『破滅によせて』

 

 

 水無月亜夜著。黒猫館発行。初版1999年9月9日。カバ完本。定価999円。

 ある日、わたしは秋田市のブックオフで本書をちらり見た。
 そのときは、良くある部類の自費出版の詩集だろうと思って歯牙にも止めなかった。

 その後、2〜3年後東京の古書店でまた本書を見かけた。
 わたしは「アレッ!」と思ったが偶然の一致であろうと再度、本書を見送った。

 さらにその五年後ぐらいのある日のことだ。
 わたしはまた秋田市のブックオフで本書を見かけた。なにか奇妙である。まるで本書にわたしが付きまとわれているようだ。
 ついにわたしは観念して本書を購入した。

 それからわたしはネットで本書を調べてみたら、なんと本書は国会図書館に収蔵されているというのだ。
 これは尋常ではない。単なる自費出版の詩集の粋を超えている。
 わたしは謎めいた本書をじっくり読んでみることにした。

 さて本書は詩集である。
 それも一見するとヴィジュアル系ロックの歌詞のようであるが、良く読んでみると極めて正統派の詩群であることがわかる。

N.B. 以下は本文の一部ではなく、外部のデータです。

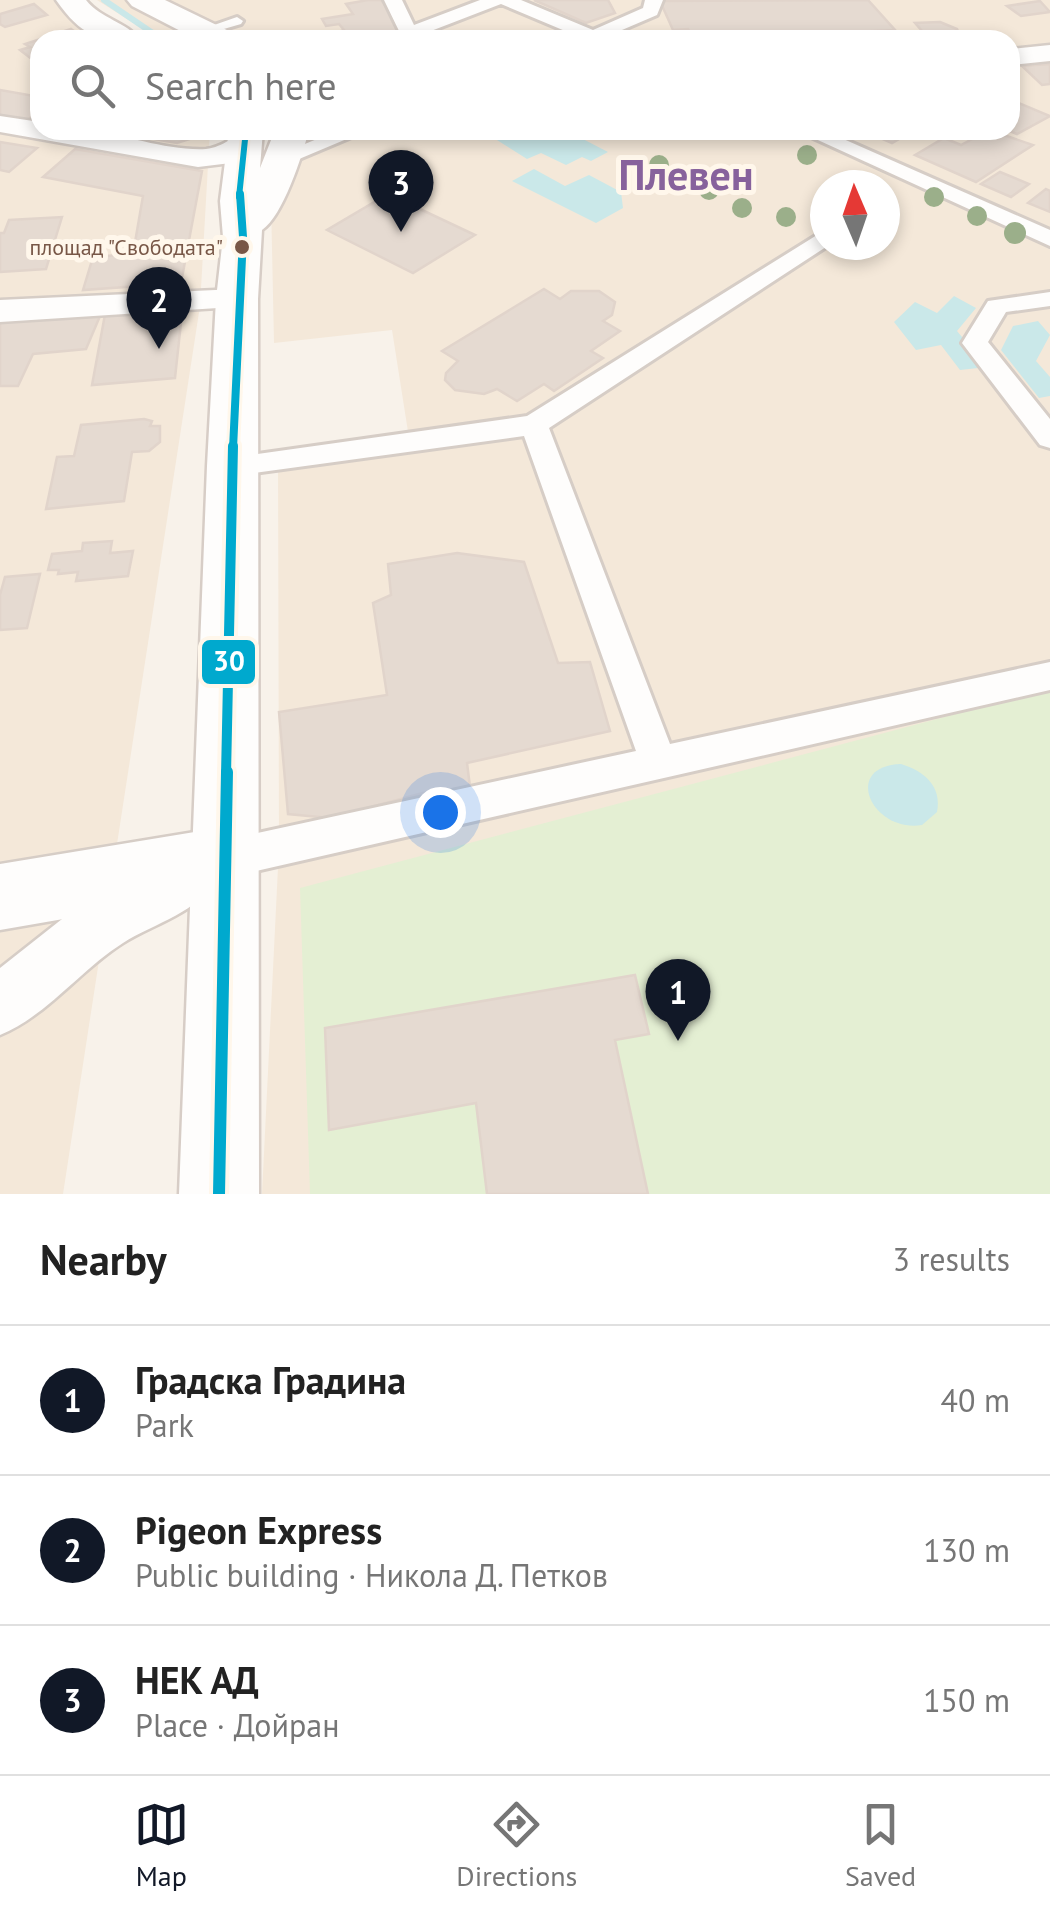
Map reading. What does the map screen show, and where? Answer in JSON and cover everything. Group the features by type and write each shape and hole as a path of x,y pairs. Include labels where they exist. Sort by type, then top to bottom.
{"main road":[{"path":"71,0 85,19 106,30"},
{"path":"142,0 218,30"},
{"path":"220,1194 232,466 237,299 243,237 239,201 245,140"},
{"path":"243,237 288,143"},
{"path":"0,897 225,859"}],"street":[{"path":"393,0 406,30"},
{"path":"424,30 496,0"},
{"path":"506,0 573,30"},
{"path":"612,30 651,12 654,0"},
{"path":"1020,56 1050,54"},
{"path":"0,124 30,129"},
{"path":"93,140 198,158 229,156 242,140"},
{"path":"829,140 1050,239"},
{"path":"900,188 916,178"},
{"path":"232,466 534,425 810,247"},
{"path":"1050,298 997,306 975,343 1050,438"},
{"path":"0,312 237,299"},
{"path":"534,425 658,764"},
{"path":"0,1005 100,924 225,859 1050,676"}],"shaded area":[{"path":"0,0 56,0 88,30 30,30 30,140 209,140 200,306 63,1194 0,1194"},
{"path":"97,0 1050,0 1050,1194 262,1194 279,847 278,455 409,438 392,330 274,343 272,140 1020,140 1020,30 144,30"}],"green space":[{"path":"1050,689 1050,1194 310,1194 300,888"}],"water":[{"path":"497,140 585,140 608,152 591,161 582,157 566,165 541,153 527,159"},
{"path":"534,169 565,186 589,175 621,192 623,208 596,223 512,181"},
{"path":"954,296 976,308 957,331 987,367 960,370 941,345 916,350 894,322 915,302 937,313"},
{"path":"1038,321 1050,335 1036,361 1050,377 1050,396 1039,398 1001,350 1013,326"},
{"path":"901,764 924,775 937,795 937,812 922,825 904,825 889,819 870,798 868,786 872,776 883,768"}],"building":[{"path":"381,0 400,30 344,30 339,24 326,26 322,19 353,14 346,4"},
{"path":"534,0 608,0 615,13 586,23"},
{"path":"868,0 895,30 673,30 660,1"},
{"path":"1040,1 1050,12 1021,16 1007,6"},
{"path":"34,4 47,15 5,27 0,24 0,14"},
{"path":"940,22 957,30 921,30 915,23"},
{"path":"1050,64 1050,84 1042,85 1022,66"},
{"path":"0,90 30,95 30,118 25,122 0,117"},
{"path":"1020,104 1050,116 1020,132"},
{"path":"941,140 961,145 970,140 1018,140 1033,145 976,182 915,155"},
{"path":"0,142 37,148 9,172 0,170"},
{"path":"75,149 202,171 181,283 83,290 93,257 133,254 143,196 43,177"},
{"path":"1000,172 1029,184 1011,197 981,184"},
{"path":"1046,189 1050,191 1050,212 1028,203"},
{"path":"388,194 475,235 413,273 327,230"},
{"path":"62,217 46,269 0,272 0,233 4,233 9,220"},
{"path":"544,289 560,299 571,291 599,291 615,302 612,315 603,321 620,331 591,351 603,358 554,391 544,384 517,401 497,389 484,394 455,390 445,380 446,373 458,361 442,351"},
{"path":"183,304 175,378 92,385 106,309"},
{"path":"0,316 100,316 86,349 33,354 18,386 0,386"},
{"path":"152,421 150,426 160,426 160,442 149,451 132,452 124,501 46,509 57,457 74,456 81,425"},
{"path":"112,541 110,553 133,551 128,576 76,581 78,572 58,574 59,570 48,570 52,554 82,551 83,543"},
{"path":"457,553 524,562 558,663 590,662 610,731 467,763 470,787 423,793 330,818 288,814 279,712 387,695 373,603 391,595 388,564"},
{"path":"40,574 27,628 0,630 0,595 5,577"},
{"path":"635,975 649,1034 615,1040 648,1194 487,1194 476,1103 329,1130 325,1028"}],"waterway":[{"path":"104,0 148,30"}],"transit line":[{"name":"30","path":"219,1194 232,466 237,299 243,237 239,201 245,140"}],"place":[{"name":"НЕК АД","path":"401,232"},
{"name":"площад \"Свободата\"","path":"242,247"},
{"name":"Pigeon Express","path":"159,349"},
{"name":"Градска Градина","path":"678,1041"}],"district":[{"name":"Плевен","path":"686,175"}]}
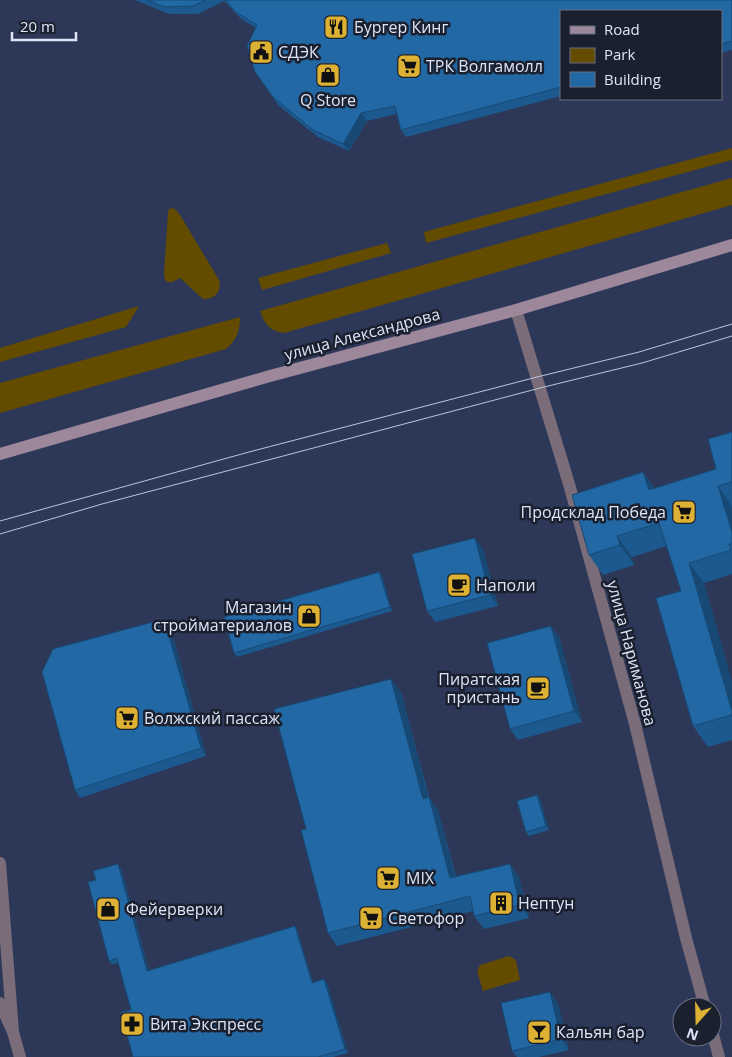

 どうもこの著者の「水無月亜夜」なる人物は「マジ」であるようなのだ。本気で本書を世に問おうとしているようである。
 そういう点で凡百の自費出版の詩集と本書は一線を画している。

 さらに本書にはISBNコードがついていない。
 そのようなマイナーな詩集が全国の古書店で散見される。これは不気味である。奇妙である。
 このようなさまざまな意味でわたしは本書になにか呪術的なニュアンスを感じてしまうのである。
 昨今ではネットの世界でもじわじわ本書の知名度はあがっているようである。

 さて本書の古書価は全く定まっていない。
 運がよければ100円で掘り出せるだろう。

 わたしはこの古書の世界の隠しキャラとも言える不可思議で謎めいた詩集を応援したい意気込みから、読者の諸君にもこの不思議な詩集を強く推薦する。